[Work request] Write out the data below in full. Keep it exact.

Data items
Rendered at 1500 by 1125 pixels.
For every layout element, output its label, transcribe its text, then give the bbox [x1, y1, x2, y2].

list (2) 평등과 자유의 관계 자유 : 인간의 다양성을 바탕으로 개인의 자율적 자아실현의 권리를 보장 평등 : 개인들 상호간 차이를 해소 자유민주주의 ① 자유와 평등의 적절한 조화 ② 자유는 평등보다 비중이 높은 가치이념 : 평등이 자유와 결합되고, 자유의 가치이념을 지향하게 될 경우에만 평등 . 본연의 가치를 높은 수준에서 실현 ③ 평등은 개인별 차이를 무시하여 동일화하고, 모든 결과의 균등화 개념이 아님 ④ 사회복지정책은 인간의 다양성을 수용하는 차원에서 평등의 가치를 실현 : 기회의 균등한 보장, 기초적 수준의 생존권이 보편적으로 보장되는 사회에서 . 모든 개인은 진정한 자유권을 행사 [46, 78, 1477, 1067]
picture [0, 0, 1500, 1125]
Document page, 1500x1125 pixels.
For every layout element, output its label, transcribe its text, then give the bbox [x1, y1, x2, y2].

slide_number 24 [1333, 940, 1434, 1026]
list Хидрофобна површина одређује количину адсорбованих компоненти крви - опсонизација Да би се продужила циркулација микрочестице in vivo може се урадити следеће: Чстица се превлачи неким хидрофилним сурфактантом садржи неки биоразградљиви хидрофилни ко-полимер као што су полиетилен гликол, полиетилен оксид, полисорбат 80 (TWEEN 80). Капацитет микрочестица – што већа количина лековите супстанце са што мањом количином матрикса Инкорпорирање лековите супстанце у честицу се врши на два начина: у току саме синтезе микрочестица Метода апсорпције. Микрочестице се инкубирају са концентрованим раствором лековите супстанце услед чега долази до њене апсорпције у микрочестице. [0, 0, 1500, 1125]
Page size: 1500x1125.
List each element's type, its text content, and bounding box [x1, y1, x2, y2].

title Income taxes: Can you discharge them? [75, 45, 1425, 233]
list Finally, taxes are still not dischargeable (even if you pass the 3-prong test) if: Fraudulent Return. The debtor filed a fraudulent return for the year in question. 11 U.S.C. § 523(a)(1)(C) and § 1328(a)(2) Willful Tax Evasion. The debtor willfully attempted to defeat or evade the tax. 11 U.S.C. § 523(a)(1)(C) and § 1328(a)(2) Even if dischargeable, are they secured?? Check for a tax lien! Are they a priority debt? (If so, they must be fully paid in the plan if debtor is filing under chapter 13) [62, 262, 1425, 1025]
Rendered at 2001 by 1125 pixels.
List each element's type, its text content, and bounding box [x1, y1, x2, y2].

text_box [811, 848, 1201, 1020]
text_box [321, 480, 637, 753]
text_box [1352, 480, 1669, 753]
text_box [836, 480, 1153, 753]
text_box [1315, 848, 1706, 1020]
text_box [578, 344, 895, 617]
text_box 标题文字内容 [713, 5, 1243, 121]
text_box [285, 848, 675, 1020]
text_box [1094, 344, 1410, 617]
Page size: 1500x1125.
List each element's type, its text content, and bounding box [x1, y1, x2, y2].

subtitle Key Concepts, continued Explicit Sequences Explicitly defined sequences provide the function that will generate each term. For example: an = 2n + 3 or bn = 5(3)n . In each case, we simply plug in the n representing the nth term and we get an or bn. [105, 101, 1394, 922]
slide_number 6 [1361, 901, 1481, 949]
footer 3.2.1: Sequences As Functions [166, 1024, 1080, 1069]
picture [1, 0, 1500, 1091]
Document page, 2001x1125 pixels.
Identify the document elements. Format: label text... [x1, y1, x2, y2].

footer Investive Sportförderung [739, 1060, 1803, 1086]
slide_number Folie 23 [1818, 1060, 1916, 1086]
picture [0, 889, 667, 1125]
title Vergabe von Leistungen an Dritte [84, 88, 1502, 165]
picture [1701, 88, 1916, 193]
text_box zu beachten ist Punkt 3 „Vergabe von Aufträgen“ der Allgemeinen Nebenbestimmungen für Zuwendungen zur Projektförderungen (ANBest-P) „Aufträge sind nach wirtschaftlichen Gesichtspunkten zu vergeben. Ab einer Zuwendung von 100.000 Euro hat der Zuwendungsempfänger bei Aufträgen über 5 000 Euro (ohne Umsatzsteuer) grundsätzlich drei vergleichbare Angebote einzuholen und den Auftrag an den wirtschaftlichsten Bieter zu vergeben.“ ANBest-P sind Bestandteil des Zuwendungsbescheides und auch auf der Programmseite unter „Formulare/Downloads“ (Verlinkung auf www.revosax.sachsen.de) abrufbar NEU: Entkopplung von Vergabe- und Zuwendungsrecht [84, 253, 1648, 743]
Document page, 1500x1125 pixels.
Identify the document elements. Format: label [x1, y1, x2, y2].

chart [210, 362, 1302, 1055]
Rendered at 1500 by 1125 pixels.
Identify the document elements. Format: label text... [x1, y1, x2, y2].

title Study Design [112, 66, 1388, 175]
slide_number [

[Output below]
Rendered at 1500 by 1125 pixels.
For every layout element, output its label, transcribe its text, then give the bbox [x1, y1, x2, y2].

list (2) 평등과 자유의 관계 자유 : 인간의 다양성을 바탕으로 개인의 자율적 자아실현의 권리를 보장 평등 : 개인들 상호간 차이를 해소 자유민주주의 ① 자유와 평등의 적절한 조화 ② 자유는 평등보다 비중이 높은 가치이념 : 평등이 자유와 결합되고, 자유의 가치이념을 지향하게 될 경우에만 평등 . 본연의 가치를 높은 수준에서 실현 ③ 평등은 개인별 차이를 무시하여 동일화하고, 모든 결과의 균등화 개념이 아님 ④ 사회복지정책은 인간의 다양성을 수용하는 차원에서 평등의 가치를 실현 : 기회의 균등한 보장, 기초적 수준의 생존권이 보편적으로 보장되는 사회에서 . 모든 개인은 진정한 자유권을 행사 [46, 78, 1477, 1067]
picture [0, 0, 1500, 1125]
Document page, 1500x1125 pixels.
For every layout element, output its label, transcribe its text, then give the bbox [x1, y1, x2, y2].

slide_number 24 [1333, 940, 1434, 1026]
list Хидрофобна површина одређује количину адсорбованих компоненти крви - опсонизација Да би се продужила циркулација микрочестице in vivo може се урадити следеће: Чстица се превлачи неким хидрофилним сурфактантом садржи неки биоразградљиви хидрофилни ко-полимер као што су полиетилен гликол, полиетилен оксид, полисорбат 80 (TWEEN 80). Капацитет микрочестица – што већа количина лековите супстанце са што мањом количином матрикса Инкорпорирање лековите супстанце у честицу се врши на два начина: у току саме синтезе микрочестица Метода апсорпције. Микрочестице се инкубирају са концентрованим раствором лековите супстанце услед чега долази до њене апсорпције у микрочестице. [0, 0, 1500, 1125]
Page size: 1500x1125.
List each element's type, its text content, and bounding box [x1, y1, x2, y2].

title Income taxes: Can you discharge them? [75, 45, 1425, 233]
list Finally, taxes are still not dischargeable (even if you pass the 3-prong test) if: Fraudulent Return. The debtor filed a fraudulent return for the year in question. 11 U.S.C. § 523(a)(1)(C) and § 1328(a)(2) Willful Tax Evasion. The debtor willfully attempted to defeat or evade the tax. 11 U.S.C. § 523(a)(1)(C) and § 1328(a)(2) Even if dischargeable, are they secured?? Check for a tax lien! Are they a priority debt? (If so, they must be fully paid in the plan if debtor is filing under chapter 13) [62, 262, 1425, 1025]
Rendered at 2001 by 1125 pixels.
List each element's type, its text content, and bounding box [x1, y1, x2, y2].

text_box [811, 848, 1201, 1020]
text_box [321, 480, 637, 753]
text_box [1352, 480, 1669, 753]
text_box [836, 480, 1153, 753]
text_box [1315, 848, 1706, 1020]
text_box [578, 344, 895, 617]
text_box 标题文字内容 [713, 5, 1243, 121]
text_box [285, 848, 675, 1020]
text_box [1094, 344, 1410, 617]
Page size: 1500x1125.
List each element's type, its text content, and bounding box [x1, y1, x2, y2].

subtitle Key Concepts, continued Explicit Sequences Explicitly defined sequences provide the function that will generate each term. For example: an = 2n + 3 or bn = 5(3)n . In each case, we simply plug in the n representing the nth term and we get an or bn. [105, 101, 1394, 922]
slide_number 6 [1361, 901, 1481, 949]
footer 3.2.1: Sequences As Functions [166, 1024, 1080, 1069]
picture [1, 0, 1500, 1091]
Document page, 2001x1125 pixels.
Identify the document elements. Format: label text... [x1, y1, x2, y2].

footer Investive Sportförderung [739, 1060, 1803, 1086]
slide_number Folie 23 [1818, 1060, 1916, 1086]
picture [0, 889, 667, 1125]
title Vergabe von Leistungen an Dritte [84, 88, 1502, 165]
picture [1701, 88, 1916, 193]
text_box zu beachten ist Punkt 3 „Vergabe von Aufträgen“ der Allgemeinen Nebenbestimmungen für Zuwendungen zur Projektförderungen (ANBest-P) „Aufträge sind nach wirtschaftlichen Gesichtspunkten zu vergeben. Ab einer Zuwendung von 100.000 Euro hat der Zuwendungsempfänger bei Aufträgen über 5 000 Euro (ohne Umsatzsteuer) grundsätzlich drei vergleichbare Angebote einzuholen und den Auftrag an den wirtschaftlichsten Bieter zu vergeben.“ ANBest-P sind Bestandteil des Zuwendungsbescheides und auch auf der Programmseite unter „Formulare/Downloads“ (Verlinkung auf www.revosax.sachsen.de) abrufbar NEU: Entkopplung von Vergabe- und Zuwendungsrecht [84, 253, 1648, 743]
Document page, 1500x1125 pixels.
Identify the document elements. Format: label [x1, y1, x2, y2].

chart [210, 362, 1302, 1055]
Rendered at 1500 by 1125 pixels.
Identify the document elements. Format: label text... [x1, y1, x2, y2].

title Study Design [112, 66, 1388, 175]
slide_number [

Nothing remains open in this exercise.